Edit 1
This edit is to answer the questions raised in the comments.
The basic idea of delay and sum beamforming is to apply delays to different acquisition channels such that the sounds the originate from one point in space align and "amplify" when signal from the different channels are added. Sounds that orignate from other regions of space do not align and therefore are not "amplified".
The point in space for which the sounds align using a certain set of delays is called the focus of the microphone array (or focal spot). In reality however, the focus is not an ideal point but rather a small(ish) (depending on the array) region of space for which the sounds align well. The size of this region is called the size of the focal spot.
The geometry (size, shape, etc) depend on the exact details of the array: number of microphones, microphone spacing, frequency content of the signals of interest. See e.g. this article.
For more information look for texts on focusing "phased arrays" or "linear arrays" in ultrasonics. Beamforming can be used on reception (to amplify signals from a certain point in space) or on emission (to create a "loud" spot in a room). The principles are identical: just replace "microphone" by "loudspeaker" in your thinking.
Regarding the calibration procedure: you are correct. The procedure I outlined is too simplistic. It only works well if you can create the calibration clap from a much longer distance than the region of space you are interested in. (I.e. to ensure a plain wave.)
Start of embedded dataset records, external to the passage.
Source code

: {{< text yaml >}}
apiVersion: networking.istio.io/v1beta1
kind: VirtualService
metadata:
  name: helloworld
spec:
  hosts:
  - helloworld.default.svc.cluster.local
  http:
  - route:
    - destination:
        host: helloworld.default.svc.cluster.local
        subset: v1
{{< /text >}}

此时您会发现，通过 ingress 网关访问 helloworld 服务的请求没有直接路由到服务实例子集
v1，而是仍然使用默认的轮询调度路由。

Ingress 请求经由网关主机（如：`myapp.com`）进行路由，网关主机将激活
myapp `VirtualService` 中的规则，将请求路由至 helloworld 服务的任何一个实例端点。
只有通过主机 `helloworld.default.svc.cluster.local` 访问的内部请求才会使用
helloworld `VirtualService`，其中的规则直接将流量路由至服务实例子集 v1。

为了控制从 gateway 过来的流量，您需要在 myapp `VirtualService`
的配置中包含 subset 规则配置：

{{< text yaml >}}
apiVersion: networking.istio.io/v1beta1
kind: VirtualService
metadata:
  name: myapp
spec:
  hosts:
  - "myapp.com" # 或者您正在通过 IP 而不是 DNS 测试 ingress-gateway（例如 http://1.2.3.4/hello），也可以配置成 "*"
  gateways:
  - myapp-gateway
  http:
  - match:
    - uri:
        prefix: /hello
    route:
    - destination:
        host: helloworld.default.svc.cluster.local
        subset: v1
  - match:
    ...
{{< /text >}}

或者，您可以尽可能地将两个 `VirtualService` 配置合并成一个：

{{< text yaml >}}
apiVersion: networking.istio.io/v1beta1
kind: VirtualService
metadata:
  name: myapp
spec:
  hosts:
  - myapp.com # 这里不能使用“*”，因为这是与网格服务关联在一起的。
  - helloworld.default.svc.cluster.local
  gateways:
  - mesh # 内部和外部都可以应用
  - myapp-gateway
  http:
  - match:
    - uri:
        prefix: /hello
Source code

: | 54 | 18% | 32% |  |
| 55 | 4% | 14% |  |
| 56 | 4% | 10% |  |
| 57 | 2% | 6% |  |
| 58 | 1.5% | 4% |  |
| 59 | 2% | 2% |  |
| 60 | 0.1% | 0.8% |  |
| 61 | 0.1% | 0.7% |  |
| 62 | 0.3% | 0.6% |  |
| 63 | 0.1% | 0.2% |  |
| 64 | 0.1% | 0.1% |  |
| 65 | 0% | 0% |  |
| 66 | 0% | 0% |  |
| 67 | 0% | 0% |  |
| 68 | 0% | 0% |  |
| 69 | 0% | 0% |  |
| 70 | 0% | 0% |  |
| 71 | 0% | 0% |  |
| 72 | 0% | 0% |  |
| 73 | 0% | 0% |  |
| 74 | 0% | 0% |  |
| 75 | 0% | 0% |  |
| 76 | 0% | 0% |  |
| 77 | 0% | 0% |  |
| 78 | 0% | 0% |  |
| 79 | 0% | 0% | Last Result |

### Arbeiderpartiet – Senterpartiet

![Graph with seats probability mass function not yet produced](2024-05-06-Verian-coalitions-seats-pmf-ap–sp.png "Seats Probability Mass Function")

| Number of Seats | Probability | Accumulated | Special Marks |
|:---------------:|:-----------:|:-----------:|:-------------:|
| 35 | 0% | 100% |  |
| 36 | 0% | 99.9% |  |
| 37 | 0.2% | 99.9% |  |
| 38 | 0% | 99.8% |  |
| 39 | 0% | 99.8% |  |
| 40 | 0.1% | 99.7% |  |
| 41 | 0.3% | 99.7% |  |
If this is not possible, you have to take the position of the clap into account. In this case, the simplest procedure is to correct the delays by cross-correlation as described but then add the curvature of the wavefront back onto the the signal by applying an "inverse beamforming" set of delays calculated with the position of the origin of the clap. (I.e. if you use a depth variable +t0 (or +z0) in your "normal" beamforming algorithm, you need to use -t0 (or -z0) for the inverse beamforming algorithm.)
What is the point of this calibration: it eliminates any errors due to the different sound cards starting their recording at slightly different times. This would normally prevent signals aligning properly even with correct delays and thus prevent the amplification effect you are looking for.